(Extracted records)
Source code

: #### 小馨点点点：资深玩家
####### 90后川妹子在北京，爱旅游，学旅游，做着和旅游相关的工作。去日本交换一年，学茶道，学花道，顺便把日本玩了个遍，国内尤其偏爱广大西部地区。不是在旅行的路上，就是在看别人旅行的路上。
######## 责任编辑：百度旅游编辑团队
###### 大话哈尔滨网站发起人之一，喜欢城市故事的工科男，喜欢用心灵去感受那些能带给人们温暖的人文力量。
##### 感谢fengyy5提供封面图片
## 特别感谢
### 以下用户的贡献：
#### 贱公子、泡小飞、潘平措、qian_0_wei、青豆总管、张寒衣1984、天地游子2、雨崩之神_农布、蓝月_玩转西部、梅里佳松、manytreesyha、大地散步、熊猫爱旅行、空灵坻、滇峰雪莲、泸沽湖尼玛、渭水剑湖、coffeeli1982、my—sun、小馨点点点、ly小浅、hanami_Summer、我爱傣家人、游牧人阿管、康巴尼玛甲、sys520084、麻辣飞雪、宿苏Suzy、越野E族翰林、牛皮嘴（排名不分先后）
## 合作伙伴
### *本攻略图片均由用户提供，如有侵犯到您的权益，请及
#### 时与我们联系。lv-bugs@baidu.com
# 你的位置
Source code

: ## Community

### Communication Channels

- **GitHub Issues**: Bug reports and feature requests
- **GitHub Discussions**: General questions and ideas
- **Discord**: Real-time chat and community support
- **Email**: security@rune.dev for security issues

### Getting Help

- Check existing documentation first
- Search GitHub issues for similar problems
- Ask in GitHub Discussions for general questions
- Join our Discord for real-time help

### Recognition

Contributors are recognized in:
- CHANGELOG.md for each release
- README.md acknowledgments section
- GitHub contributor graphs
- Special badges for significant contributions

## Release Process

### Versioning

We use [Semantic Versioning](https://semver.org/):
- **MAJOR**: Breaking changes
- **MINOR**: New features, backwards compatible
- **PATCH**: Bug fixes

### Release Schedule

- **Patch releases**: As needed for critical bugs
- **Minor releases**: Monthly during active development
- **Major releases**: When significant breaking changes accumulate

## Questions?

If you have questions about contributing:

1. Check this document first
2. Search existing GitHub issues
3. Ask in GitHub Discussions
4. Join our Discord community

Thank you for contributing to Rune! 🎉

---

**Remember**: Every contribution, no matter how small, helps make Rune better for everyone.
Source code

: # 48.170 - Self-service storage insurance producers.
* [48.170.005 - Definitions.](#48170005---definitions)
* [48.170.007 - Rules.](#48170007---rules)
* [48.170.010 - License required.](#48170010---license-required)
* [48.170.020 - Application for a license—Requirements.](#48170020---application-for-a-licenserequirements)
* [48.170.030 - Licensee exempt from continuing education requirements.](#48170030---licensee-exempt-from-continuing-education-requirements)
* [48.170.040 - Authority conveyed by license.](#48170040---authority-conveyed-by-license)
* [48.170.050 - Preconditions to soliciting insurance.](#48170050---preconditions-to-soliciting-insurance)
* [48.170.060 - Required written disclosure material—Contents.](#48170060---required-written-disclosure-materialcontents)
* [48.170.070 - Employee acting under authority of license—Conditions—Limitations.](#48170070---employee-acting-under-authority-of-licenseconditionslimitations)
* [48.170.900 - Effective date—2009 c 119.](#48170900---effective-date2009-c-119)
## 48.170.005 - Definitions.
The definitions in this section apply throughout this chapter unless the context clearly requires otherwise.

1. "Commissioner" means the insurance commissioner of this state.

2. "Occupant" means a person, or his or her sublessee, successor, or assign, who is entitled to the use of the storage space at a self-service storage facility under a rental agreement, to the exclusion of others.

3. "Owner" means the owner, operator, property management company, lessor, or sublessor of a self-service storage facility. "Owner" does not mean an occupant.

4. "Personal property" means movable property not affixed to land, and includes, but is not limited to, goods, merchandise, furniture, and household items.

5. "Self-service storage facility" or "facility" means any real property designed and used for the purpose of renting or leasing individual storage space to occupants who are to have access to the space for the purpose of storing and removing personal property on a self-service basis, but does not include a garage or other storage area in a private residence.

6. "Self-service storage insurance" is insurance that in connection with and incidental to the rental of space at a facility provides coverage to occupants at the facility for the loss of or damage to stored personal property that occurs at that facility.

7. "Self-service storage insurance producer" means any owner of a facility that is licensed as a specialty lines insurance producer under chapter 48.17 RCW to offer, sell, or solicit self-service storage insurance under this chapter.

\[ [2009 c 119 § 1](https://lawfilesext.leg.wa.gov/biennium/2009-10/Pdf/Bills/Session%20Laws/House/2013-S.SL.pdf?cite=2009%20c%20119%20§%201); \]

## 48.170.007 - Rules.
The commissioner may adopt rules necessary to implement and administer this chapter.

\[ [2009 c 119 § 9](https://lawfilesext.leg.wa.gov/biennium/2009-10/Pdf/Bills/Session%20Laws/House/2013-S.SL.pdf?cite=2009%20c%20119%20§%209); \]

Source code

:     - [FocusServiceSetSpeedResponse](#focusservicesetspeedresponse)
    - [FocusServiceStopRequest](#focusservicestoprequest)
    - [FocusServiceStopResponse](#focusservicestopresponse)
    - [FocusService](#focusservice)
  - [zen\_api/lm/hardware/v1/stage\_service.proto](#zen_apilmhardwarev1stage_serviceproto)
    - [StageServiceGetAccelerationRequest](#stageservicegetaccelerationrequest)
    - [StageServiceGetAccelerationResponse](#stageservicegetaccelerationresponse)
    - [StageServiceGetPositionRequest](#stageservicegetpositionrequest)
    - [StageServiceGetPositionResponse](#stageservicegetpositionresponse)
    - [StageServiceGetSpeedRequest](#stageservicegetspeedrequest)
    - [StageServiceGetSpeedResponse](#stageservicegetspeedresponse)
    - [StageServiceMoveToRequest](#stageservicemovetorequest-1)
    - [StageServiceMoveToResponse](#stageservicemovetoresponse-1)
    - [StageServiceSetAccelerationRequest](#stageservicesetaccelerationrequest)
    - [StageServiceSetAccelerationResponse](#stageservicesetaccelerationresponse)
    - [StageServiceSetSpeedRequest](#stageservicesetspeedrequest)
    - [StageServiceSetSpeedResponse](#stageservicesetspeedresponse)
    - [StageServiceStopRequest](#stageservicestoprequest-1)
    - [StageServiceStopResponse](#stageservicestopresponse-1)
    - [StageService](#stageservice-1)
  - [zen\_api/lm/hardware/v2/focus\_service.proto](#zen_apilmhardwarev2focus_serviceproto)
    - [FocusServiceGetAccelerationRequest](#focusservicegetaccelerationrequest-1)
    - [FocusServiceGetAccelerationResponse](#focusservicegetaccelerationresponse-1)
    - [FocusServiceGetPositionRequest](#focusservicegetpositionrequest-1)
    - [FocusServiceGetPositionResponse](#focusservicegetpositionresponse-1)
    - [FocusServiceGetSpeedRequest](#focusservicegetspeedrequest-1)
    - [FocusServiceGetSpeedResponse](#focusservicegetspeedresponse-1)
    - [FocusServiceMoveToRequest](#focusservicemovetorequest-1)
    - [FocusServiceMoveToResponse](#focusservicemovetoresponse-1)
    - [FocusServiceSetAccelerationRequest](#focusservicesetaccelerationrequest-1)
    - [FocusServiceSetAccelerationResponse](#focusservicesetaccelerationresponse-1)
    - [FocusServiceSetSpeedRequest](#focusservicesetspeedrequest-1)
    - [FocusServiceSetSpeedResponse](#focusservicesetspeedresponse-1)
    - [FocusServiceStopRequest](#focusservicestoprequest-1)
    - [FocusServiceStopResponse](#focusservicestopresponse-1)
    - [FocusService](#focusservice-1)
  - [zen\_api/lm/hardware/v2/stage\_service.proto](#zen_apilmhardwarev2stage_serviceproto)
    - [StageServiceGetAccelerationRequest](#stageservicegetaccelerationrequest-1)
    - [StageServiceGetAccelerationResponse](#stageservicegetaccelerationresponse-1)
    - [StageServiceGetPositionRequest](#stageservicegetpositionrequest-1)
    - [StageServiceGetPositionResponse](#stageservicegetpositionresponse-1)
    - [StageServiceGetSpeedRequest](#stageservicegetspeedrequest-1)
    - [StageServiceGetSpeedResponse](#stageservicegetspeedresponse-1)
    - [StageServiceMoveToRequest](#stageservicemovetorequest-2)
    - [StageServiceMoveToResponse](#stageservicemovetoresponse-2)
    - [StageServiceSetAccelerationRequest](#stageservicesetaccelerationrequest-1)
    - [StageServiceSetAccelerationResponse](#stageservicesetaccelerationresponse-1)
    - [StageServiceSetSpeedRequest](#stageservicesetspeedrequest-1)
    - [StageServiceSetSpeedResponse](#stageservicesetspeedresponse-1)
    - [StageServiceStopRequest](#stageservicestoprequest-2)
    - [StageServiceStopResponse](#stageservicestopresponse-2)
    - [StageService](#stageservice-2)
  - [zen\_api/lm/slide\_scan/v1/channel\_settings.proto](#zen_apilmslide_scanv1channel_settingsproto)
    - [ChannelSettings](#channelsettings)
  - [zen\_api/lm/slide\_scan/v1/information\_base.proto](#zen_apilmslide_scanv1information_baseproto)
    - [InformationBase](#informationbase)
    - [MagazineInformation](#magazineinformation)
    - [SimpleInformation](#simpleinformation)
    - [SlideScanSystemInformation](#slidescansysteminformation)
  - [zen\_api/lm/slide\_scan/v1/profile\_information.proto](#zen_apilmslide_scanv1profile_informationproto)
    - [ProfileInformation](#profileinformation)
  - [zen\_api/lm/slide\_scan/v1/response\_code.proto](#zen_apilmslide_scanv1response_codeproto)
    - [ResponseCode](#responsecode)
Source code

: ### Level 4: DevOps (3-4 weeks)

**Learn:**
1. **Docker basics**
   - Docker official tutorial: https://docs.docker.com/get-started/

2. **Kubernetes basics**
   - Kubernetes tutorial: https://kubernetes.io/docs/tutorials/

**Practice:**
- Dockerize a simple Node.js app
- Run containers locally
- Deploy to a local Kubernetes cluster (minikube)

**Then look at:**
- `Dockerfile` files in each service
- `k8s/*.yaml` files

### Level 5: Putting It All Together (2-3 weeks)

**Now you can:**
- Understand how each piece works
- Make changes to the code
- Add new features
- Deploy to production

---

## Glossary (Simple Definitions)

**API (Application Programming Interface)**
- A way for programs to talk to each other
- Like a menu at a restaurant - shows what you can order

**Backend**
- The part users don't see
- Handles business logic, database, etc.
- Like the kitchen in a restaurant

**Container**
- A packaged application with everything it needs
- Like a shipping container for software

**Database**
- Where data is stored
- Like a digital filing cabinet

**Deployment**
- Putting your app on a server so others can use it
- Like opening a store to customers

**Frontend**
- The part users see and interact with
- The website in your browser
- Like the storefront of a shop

_EXERCISE DIRECTIONS:_
Gather every line in the data above that contains the string "小馨点点点", and list those lines.

_WRITTEN SOLUTION:_
: #### 小馨点点点：资深玩家
#### 贱公子、泡小飞、潘平措、qian_0_wei、青豆总管、张寒衣1984、天地游子2、雨崩之神_农布、蓝月_玩转西部、梅里佳松、manytreesyha、大地散步、熊猫爱旅行、空灵坻、滇峰雪莲、泸沽湖尼玛、渭水剑湖、coffeeli1982、my—sun、小馨点点点、ly小浅、hanami_Summer、我爱傣家人、游牧人阿管、康巴尼玛甲、sys520084、麻辣飞雪、宿苏Suzy、越野E族翰林、牛皮嘴（排名不分先后）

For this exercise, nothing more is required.